Pantulan pada permukaan benda (reflectance at a surface interface)
dapat terjadi dalam bentuk atau cara yang berbeda-beda, tergantung pada
tiga hal berikut ini: (a) sudut datang energy, (b) kekasaran permukaan
sebagai fungsi panjang gelombang, dan (c) materi, karena materi ini
mempengaruhi sudut refraksi dan presentase energi yang dipantulkan,
diteruskan, dan dipantulkan. Semakin halus permukaan, semakin sempurna
pemantulan yang terjadi, seperti pada cermin. Semakin kasar permukaan,
semakin terhambur energi yang dipantulkan, ke barbagai arah.

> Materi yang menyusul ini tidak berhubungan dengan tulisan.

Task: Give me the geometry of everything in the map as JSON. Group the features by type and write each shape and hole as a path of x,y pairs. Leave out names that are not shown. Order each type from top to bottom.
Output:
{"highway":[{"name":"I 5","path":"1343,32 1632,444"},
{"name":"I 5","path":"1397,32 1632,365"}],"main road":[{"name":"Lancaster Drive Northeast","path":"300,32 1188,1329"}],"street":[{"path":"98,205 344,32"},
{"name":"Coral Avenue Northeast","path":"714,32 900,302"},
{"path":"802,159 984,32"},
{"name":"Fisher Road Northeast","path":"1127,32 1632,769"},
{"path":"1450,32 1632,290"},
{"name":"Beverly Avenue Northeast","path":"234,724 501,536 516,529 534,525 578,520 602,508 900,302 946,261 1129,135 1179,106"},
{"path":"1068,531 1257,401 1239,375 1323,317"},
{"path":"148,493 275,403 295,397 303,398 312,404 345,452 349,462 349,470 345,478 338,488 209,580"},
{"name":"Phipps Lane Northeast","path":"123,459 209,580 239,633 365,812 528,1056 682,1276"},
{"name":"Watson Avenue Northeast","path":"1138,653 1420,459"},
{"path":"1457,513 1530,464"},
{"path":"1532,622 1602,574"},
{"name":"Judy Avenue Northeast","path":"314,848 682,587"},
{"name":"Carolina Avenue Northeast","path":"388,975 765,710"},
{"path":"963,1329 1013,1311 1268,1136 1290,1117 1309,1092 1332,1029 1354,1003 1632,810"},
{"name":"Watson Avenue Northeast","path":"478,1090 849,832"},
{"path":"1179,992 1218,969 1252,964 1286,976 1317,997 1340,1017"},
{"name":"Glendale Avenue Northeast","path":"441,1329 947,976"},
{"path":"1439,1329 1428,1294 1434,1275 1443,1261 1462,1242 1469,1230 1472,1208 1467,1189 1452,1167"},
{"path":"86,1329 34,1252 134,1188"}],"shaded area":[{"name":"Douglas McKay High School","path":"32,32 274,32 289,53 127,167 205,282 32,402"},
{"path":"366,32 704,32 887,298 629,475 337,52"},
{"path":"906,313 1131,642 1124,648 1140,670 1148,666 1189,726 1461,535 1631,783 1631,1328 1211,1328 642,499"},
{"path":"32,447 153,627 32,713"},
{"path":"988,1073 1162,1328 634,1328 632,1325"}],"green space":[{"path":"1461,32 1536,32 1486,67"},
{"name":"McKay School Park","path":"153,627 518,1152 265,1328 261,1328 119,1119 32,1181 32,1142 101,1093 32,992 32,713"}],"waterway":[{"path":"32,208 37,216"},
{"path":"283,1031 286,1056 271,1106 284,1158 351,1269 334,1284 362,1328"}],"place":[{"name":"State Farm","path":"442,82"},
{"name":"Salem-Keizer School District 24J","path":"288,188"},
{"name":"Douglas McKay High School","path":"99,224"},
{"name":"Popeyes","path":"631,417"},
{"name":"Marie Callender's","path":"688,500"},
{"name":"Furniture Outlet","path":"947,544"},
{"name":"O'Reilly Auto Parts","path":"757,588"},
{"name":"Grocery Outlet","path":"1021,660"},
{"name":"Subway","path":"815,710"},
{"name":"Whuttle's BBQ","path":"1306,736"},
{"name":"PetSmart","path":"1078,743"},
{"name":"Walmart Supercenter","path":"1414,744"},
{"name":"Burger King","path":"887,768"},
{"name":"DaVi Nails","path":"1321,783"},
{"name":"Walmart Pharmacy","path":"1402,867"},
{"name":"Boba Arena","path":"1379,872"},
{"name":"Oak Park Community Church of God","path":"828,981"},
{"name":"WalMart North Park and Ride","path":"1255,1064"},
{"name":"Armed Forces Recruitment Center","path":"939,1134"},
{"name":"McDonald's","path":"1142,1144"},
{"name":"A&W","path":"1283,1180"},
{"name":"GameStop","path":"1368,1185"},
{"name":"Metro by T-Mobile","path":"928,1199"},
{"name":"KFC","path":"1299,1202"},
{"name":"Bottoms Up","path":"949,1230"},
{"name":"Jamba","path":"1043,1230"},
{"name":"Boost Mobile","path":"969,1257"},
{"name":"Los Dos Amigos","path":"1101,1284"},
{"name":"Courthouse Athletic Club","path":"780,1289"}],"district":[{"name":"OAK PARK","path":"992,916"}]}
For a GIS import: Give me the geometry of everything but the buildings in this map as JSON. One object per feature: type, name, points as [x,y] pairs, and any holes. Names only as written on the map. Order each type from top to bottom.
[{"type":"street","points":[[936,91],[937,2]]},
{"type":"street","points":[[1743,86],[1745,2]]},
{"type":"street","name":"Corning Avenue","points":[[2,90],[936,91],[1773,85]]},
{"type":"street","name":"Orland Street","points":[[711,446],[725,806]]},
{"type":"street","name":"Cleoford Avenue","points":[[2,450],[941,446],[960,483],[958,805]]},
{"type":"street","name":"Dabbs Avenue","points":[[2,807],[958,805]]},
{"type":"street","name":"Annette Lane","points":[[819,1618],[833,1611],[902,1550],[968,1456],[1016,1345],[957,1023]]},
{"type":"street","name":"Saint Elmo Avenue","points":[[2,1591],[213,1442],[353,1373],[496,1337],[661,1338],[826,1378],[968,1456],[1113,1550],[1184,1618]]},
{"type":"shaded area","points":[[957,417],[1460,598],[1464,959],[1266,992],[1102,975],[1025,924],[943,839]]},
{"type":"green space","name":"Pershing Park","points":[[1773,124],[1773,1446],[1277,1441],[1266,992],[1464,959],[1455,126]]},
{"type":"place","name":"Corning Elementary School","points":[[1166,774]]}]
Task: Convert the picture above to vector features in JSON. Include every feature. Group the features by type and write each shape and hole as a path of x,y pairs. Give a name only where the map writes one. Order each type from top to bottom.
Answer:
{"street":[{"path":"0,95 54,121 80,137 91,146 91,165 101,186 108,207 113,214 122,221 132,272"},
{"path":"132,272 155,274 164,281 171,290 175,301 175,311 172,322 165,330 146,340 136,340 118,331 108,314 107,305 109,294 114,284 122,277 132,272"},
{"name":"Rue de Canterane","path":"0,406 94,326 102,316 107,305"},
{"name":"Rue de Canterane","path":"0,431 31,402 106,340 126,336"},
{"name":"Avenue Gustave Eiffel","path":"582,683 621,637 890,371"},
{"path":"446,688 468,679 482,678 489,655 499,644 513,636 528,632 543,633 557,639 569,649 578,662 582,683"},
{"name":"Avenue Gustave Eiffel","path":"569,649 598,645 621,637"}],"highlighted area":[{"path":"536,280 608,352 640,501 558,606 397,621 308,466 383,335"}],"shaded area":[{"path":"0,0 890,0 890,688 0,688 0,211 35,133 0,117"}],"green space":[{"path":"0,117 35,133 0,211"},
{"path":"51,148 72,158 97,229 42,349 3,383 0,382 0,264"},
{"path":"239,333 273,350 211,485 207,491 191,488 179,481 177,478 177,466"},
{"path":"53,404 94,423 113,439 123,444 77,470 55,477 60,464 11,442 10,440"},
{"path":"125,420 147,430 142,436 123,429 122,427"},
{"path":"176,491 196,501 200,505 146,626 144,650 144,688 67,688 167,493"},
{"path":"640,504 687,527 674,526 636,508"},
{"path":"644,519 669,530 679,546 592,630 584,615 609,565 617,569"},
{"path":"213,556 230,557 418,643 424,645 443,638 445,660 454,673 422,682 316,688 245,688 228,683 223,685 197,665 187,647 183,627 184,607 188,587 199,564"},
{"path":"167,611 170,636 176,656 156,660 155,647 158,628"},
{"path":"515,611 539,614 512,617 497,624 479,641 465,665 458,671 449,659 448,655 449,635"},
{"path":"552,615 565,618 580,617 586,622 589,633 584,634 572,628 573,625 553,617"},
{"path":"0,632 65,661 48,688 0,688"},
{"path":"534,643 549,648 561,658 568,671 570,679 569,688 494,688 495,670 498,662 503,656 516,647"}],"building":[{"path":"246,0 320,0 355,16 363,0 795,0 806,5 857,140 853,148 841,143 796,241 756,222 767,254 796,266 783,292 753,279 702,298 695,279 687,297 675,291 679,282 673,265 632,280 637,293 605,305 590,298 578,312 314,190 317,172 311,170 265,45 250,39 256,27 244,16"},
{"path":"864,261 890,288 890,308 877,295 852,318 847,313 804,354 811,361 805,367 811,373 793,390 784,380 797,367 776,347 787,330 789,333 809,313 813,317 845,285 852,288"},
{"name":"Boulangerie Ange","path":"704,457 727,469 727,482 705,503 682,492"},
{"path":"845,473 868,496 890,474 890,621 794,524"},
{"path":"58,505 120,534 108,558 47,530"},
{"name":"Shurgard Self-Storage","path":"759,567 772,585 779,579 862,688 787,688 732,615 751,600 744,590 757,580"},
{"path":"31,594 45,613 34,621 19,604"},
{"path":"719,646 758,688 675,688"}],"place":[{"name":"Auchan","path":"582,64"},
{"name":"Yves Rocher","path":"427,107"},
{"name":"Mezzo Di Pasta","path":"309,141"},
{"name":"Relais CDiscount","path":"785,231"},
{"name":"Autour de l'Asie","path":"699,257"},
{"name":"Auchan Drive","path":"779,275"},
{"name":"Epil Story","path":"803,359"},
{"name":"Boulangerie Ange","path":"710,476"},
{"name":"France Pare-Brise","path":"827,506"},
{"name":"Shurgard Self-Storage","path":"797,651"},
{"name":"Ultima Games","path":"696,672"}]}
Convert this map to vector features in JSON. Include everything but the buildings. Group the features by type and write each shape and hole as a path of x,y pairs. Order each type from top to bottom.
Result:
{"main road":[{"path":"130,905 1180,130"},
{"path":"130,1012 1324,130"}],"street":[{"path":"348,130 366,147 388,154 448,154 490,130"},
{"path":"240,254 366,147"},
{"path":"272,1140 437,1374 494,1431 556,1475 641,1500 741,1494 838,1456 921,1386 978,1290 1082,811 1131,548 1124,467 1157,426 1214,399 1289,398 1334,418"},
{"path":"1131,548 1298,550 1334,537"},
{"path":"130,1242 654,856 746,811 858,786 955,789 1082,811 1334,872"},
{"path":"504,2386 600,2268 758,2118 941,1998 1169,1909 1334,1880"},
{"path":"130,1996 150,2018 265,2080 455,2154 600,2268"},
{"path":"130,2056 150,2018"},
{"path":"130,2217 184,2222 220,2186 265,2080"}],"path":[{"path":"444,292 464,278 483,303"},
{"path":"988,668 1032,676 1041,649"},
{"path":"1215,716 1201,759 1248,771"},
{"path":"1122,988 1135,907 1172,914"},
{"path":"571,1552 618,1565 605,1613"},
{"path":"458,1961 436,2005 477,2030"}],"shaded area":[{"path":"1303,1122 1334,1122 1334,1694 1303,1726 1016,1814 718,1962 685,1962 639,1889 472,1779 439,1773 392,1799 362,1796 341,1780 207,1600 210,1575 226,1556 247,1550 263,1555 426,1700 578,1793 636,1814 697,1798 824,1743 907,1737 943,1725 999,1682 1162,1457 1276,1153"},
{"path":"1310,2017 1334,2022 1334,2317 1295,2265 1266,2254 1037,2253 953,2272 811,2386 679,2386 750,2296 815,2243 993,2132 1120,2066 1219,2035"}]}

Oleh karena
itu, pantulan pada permukaan sering dikelompokan menjadi dua jenis,
yaitu pantulan sempurna (specular reflection) dan pantulan baur (diffuse atau lambertian reflection). Pada pantulan sempurna, semaki kecil sudut datang energi, semakin kecil pula pemantulan yang terjadi.
Di samping pemantulan pada permukaan, ada pula istilah pantulan dalam permukaan (reflectance within a surface).
Pantulan semacam ini terjadi apabila benda memantulan sebagian energi
dan meneruskan serta menyerap sebagian energi yang lain, kemudian porsi
energi yang diserap atau diteruskan ini dipantulkan oleh kompenen bagian
dalam di benda tersebut. sebagai contoh, spektrum sinar matahari akan
dipantulkan sebagian oleh permukaa daun (pantulan pada permukaan) dan
sebagian lagi diserap oleh pigmen daun, sedangka sisanya dipantulkan
oleh dinding-dinding ruang antar sel didalam daun. Pantulan didalam
permukaan ini disebut juga pantulan dengan pantulan tubuh (body
reflection) (McCloy,1995).
Dalam
kaitannya dengan posisi sumber energi (misalnya matahari), posisi
permukaan benda, dan posisi sensor, dikenal tiga macam pantulan, yaitu
(a) pantulan hemisferis, (b) pantulan direksional, dan (c) pantulan
bidireksional. Pantulan hemisferis terjadi apabila energi (cahaya)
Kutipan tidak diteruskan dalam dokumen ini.